Howdey,
So I am currently taking part in some free on-line further eduction courses and the first one to start is surround the topic of mental health.
Now I am meant to be reading articles and watching videos but I was distracted by a report in the further reading list - it is labled as a introduction to mental health and psychology.
I would argue we are all mentally ill – just varying degrees of it. Discuss :)
You can find out more about this course and other free courses at https://www.futurelearn.com/
(1) “There is good reason to believe that mental health and ‘mental
illness’ (and different types of mental ‘illness’) shade into each other and
are not separate categories.”
I read this in the
report from the suggested reading list and it sparked a discussion I had once
in a pub (where all good discussions take place ;).
My point in the discussion was there is no
normal. I honestly believe everyone has some level of mental health issue or
mental distress as the report phrases it. I imagine the population as a box and
whisker diagram
The vast majority fit
inside the box and I am sure we all know of people or are on the edges of the
box by Q1 (lower quartile) and Q3 (upper).

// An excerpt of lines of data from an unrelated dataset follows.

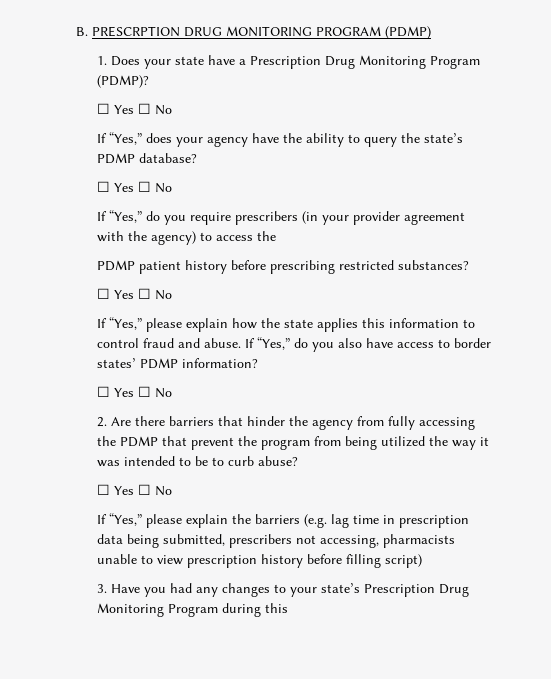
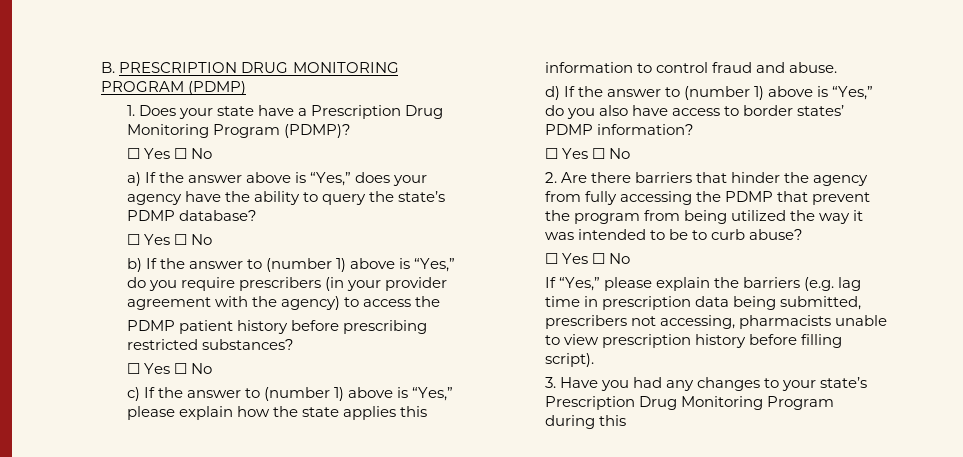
[92,26,181,37] PRESCRPTION -> [119,62,238,73] PRESCRIPTION
[97,133,108,143] If -> [126,172,306,186] a) If the answer above is
[97,211,108,221] If -> [126,258,411,272] b) If the answer to (number 1) above is
[97,318,108,328] If -> [126,387,409,401] c) If the answer to (number 1) above is
[245,338,256,348] If -> [544,86,829,100] // d) If the answer to (number 1) above is
[385,554,423,568] script) -> [544,353,594,367] script).

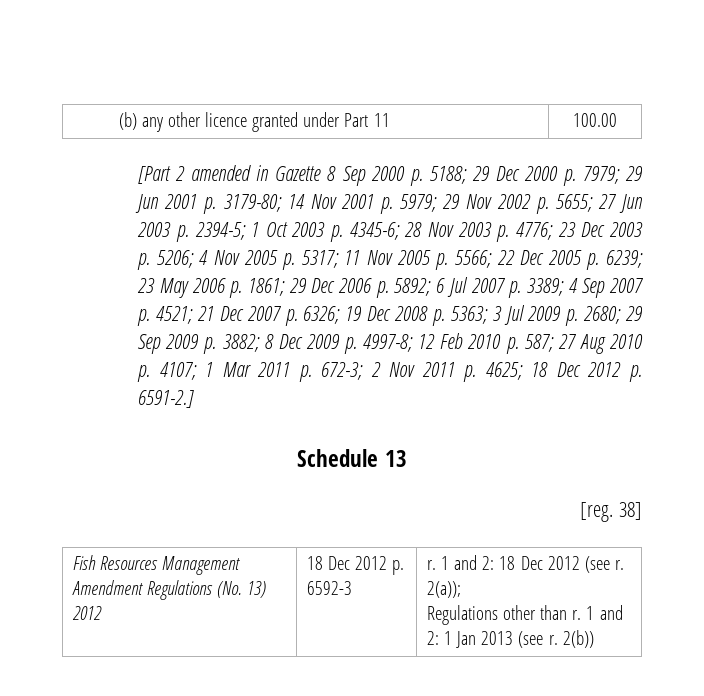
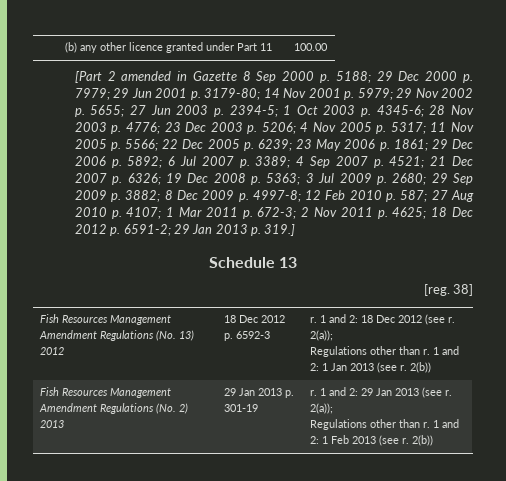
[138,390,195,408] 6591-2.] -> [123,224,296,236] 6591-2; 29 Jan 2013 p. 319.]
(594, 639) none -> [40,387,172,398] [39,403,189,414] [40,420,65,428] [224,388,295,398] [224,404,259,412] [310,387,453,398] [310,403,334,414] [310,419,460,430] [310,435,434,446] // Fish Resources Management Amendment Regulations (No. 2) 2013 | 29 Jan 2013 p. 301-19 | r. 1 and 2: 29 Jan 2013 (see r. 2(a)); // Regulations other than r. 1 and 2: 1 Feb 2013 (see r. 2(b))

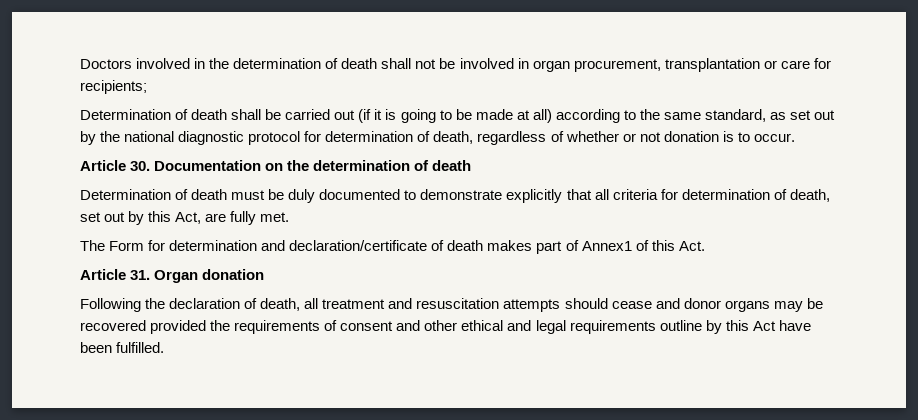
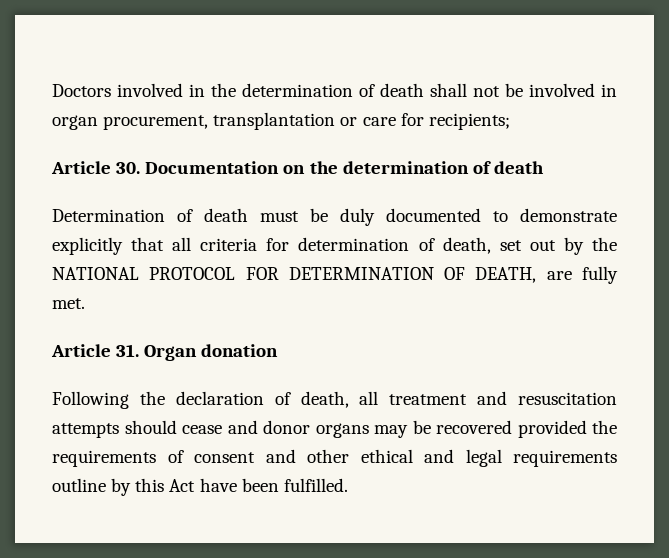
[80,109,836,123] [80,131,795,145] // Determination of death shall be carried out (if it is going to be made at all) according to the same standard, as set out by the national diagnostic protocol for determination of death, regardless of whether or not donation is to occur. -> (510, 121) none
[148,211,290,225] [80,240,705,254] this Act, are fully met. // The Form for determination and declaration/certificate of death makes part of Annex1 of this Act. -> [591,237,617,251] [52,266,618,284] [52,298,85,309] the NATIONAL PROTOCOL FOR DETERMINATION OF DEATH, are fully met.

For instance in the report it
brought up how a Dutch TV programme had met people who hear voices in their heads
but were not mentally ill.
(2)
“ When we first met these
people in the wake of the TV programme, we were quite astounded because, like most
psychiatrists and indeed most lay people, we were used to
regarding people who hear voices as mentally distressed.We were forced to
change our ideas when we were confronted with well-balanced, healthy people...”
Then we have the whiskers. The
whiskers show the most extreme data points. These data points tend to be the
sensationalised view given by the media – the view which creates the stereotype
and stigma surrounding mental health.
(3) “In
2009, the total population in England and Wales was just over 43 million.
It is estimated that about one in six of the adult population will have a
significant mental health problem at any one time (more than 7 million people).
Given this number and the 50–70 cases of homicide a year involving
people known to have a mental health problem at the time of the murder, clearly the statistics data do not support
the sensationalised media coverage about the danger that people with mental
health problems present to the community.”
So is it as black and white as "a person can either be
mentally ill or not"?
I would argue we are all mentally ill – just varying degrees of it. I would also argue that alot of people are pushed further from the median by the weight of living.
Discuss :)
I would argue we are all mentally ill – just varying degrees of it. I would also argue that alot of people are pushed further from the median by the weight of living.
Discuss :)
Quotes 1 and 2 from Recent
advances in understanding mental illness and psychotic experiences, A report
by The British Psychological Society - on the further reading list. Quote 3 is from the Time to Change website.
Time to Change is a campaign run by the mental health charities MIND and
Rethink to end the stigma of mental health.